▶ [Task to complete]: Going down the data below, set down exactly the line with "พลเอกชาติชาย ชุณหะวัณ เมื่อประมาณ 38 ปี" and each line after it through the line with "oing qui contient"; no other lines.

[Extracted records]
-=-=-=-=-
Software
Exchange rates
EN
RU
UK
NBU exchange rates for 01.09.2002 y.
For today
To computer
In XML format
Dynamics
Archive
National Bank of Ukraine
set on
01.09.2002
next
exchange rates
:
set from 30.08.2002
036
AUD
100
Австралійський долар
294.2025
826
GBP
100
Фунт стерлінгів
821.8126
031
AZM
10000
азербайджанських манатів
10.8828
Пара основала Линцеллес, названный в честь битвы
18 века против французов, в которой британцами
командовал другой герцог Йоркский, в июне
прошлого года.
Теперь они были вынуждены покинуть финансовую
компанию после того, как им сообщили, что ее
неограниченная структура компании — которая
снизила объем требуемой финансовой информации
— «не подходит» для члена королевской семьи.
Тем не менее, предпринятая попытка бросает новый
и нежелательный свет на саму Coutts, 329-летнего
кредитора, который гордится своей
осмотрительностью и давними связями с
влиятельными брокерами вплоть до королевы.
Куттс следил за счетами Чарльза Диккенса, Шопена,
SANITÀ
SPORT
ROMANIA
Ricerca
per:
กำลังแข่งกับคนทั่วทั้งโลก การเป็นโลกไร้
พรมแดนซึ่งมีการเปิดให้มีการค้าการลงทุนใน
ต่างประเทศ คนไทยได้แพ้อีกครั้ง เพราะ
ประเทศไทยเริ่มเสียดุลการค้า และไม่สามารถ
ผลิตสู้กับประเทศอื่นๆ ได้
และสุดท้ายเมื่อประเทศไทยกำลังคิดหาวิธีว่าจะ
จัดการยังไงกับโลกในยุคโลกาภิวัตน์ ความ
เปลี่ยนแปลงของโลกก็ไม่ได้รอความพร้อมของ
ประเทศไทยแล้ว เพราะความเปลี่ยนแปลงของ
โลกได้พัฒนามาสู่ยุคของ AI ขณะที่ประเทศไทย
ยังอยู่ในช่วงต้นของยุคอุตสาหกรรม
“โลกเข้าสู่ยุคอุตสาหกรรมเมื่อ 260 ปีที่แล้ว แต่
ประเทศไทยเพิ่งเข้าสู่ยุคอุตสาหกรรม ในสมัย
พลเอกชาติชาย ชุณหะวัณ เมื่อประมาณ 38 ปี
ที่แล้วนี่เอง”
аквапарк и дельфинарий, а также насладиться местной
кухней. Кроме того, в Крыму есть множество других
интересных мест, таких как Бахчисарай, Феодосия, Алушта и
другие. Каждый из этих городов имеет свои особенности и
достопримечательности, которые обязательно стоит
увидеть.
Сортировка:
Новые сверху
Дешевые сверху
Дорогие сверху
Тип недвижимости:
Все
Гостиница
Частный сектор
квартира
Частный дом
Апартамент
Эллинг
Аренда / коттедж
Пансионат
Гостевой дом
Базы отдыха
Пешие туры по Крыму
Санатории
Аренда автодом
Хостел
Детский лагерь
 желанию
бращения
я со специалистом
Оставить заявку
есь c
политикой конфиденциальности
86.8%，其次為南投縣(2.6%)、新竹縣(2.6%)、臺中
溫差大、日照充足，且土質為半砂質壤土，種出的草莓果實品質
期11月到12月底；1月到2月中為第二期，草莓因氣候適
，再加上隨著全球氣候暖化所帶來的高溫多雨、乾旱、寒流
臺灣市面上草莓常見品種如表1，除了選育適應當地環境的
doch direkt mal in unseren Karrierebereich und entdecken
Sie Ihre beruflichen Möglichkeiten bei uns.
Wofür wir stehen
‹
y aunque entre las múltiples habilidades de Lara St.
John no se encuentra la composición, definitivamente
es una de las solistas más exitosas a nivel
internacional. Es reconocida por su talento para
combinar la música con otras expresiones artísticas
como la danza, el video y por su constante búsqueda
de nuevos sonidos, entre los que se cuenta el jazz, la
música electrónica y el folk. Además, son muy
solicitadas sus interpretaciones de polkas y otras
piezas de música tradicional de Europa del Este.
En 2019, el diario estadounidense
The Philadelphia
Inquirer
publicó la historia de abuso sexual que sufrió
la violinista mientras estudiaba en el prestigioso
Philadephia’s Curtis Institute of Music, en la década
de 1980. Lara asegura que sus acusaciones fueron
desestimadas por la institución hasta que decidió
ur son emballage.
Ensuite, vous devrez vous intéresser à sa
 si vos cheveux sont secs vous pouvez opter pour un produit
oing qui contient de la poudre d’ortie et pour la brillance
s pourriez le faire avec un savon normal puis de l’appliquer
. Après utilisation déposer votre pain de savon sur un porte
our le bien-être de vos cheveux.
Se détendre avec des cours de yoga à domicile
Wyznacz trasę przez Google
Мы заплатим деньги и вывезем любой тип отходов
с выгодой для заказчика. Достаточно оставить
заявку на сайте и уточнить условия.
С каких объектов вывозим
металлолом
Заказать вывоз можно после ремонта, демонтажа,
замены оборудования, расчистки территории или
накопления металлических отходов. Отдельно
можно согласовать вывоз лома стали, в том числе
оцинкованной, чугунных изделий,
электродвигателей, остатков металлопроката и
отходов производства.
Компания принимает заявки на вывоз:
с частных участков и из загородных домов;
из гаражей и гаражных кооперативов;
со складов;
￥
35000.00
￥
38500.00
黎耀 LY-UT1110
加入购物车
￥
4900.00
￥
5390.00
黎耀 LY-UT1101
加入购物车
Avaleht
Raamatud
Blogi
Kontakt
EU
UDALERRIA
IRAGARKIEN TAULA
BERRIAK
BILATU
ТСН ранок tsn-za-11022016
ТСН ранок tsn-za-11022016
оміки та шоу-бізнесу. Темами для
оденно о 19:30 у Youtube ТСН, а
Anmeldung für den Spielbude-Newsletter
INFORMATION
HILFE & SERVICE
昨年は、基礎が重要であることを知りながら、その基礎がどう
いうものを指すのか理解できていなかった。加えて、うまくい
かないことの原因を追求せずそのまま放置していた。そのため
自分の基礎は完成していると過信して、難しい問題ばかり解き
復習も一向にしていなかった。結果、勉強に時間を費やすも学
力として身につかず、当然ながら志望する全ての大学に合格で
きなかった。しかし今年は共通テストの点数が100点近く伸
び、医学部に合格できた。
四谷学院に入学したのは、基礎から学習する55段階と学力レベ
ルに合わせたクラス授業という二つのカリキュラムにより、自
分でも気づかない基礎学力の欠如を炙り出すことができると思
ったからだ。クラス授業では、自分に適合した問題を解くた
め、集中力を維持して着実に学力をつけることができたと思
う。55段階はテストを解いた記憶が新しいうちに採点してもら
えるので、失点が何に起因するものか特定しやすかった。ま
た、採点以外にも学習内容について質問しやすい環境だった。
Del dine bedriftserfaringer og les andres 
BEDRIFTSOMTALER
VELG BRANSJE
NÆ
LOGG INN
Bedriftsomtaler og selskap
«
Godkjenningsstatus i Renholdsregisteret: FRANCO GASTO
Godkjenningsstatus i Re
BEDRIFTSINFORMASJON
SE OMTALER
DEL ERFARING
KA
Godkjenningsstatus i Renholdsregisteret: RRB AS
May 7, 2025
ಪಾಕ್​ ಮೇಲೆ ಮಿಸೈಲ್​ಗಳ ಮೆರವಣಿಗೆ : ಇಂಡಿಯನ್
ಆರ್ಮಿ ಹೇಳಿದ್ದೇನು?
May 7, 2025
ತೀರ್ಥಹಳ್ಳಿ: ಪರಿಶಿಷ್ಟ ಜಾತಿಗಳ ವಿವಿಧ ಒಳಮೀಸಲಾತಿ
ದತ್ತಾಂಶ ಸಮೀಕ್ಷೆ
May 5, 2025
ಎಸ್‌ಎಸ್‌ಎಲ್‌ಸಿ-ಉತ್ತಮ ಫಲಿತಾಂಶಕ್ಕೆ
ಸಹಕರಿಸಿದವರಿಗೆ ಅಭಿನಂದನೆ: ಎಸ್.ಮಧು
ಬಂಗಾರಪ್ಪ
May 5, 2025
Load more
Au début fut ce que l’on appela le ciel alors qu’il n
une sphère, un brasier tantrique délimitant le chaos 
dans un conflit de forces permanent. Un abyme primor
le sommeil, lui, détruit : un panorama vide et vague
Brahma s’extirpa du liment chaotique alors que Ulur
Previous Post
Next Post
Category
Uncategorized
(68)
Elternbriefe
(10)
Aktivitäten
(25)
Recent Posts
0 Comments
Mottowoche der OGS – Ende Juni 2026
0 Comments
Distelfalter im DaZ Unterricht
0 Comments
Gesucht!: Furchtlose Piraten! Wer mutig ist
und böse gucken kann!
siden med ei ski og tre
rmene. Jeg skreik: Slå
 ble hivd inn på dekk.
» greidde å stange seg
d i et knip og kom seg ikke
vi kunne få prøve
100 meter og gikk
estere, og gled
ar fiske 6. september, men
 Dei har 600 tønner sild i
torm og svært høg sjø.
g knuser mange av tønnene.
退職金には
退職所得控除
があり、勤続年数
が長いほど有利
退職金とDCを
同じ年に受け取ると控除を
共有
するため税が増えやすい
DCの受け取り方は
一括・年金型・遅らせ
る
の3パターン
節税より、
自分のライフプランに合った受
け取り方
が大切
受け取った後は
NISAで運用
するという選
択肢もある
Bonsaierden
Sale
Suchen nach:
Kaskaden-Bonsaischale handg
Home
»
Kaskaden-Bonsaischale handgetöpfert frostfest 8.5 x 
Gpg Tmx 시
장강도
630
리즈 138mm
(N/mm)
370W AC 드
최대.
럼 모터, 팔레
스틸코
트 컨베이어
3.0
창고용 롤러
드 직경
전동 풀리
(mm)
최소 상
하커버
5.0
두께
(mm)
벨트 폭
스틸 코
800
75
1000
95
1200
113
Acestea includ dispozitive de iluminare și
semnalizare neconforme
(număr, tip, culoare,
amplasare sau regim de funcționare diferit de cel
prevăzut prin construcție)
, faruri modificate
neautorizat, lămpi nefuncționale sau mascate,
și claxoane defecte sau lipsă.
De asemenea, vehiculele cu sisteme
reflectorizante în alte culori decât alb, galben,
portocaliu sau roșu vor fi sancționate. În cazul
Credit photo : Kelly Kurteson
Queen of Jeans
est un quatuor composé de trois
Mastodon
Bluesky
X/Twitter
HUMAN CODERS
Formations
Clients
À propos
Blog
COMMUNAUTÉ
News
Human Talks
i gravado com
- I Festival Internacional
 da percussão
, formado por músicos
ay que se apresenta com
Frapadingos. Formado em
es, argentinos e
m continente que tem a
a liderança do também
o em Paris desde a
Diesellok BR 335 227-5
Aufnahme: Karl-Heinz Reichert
-=-=-=-=-
▶ [Expected answer]:
พลเอกชาติชาย ชุณหะวัณ เมื่อประมาณ 38 ปี
ที่แล้วนี่เอง”
аквапарк и дельфинарий, а также насладиться местной
кухней. Кроме того, в Крыму есть множество других
интересных мест, таких как Бахчисарай, Феодосия, Алушта и
другие. Каждый из этих городов имеет свои особенности и
достопримечательности, которые обязательно стоит
увидеть.
Сортировка:
Новые сверху
Дешевые сверху
Дорогие сверху
Тип недвижимости:
Все
Гостиница
Частный сектор
квартира
Частный дом
Апартамент
Эллинг
Аренда / коттедж
Пансионат
Гостевой дом
Базы отдыха
Пешие туры по Крыму
Санатории
Аренда автодом
Хостел
Детский лагерь
 желанию
бращения
я со специалистом
Оставить заявку
есь c
политикой конфиденциальности
86.8%，其次為南投縣(2.6%)、新竹縣(2.6%)、臺中
溫差大、日照充足，且土質為半砂質壤土，種出的草莓果實品質
期11月到12月底；1月到2月中為第二期，草莓因氣候適
，再加上隨著全球氣候暖化所帶來的高溫多雨、乾旱、寒流
臺灣市面上草莓常見品種如表1，除了選育適應當地環境的
doch direkt mal in unseren Karrierebereich und entdecken
Sie Ihre beruflichen Möglichkeiten bei uns.
Wofür wir stehen
‹
y aunque entre las múltiples habilidades de Lara St.
John no se encuentra la composición, definitivamente
es una de las solistas más exitosas a nivel
internacional. Es reconocida por su talento para
combinar la música con otras expresiones artísticas
como la danza, el video y por su constante búsqueda
de nuevos sonidos, entre los que se cuenta el jazz, la
música electrónica y el folk. Además, son muy
solicitadas sus interpretaciones de polkas y otras
piezas de música tradicional de Europa del Este.
En 2019, el diario estadounidense
The Philadelphia
Inquirer
publicó la historia de abuso sexual que sufrió
la violinista mientras estudiaba en el prestigioso
Philadephia’s Curtis Institute of Music, en la década
de 1980. Lara asegura que sus acusaciones fueron
desestimadas por la institución hasta que decidió
ur son emballage.
Ensuite, vous devrez vous intéresser à sa
 si vos cheveux sont secs vous pouvez opter pour un produit
oing qui contient de la poudre d’ortie et pour la brillance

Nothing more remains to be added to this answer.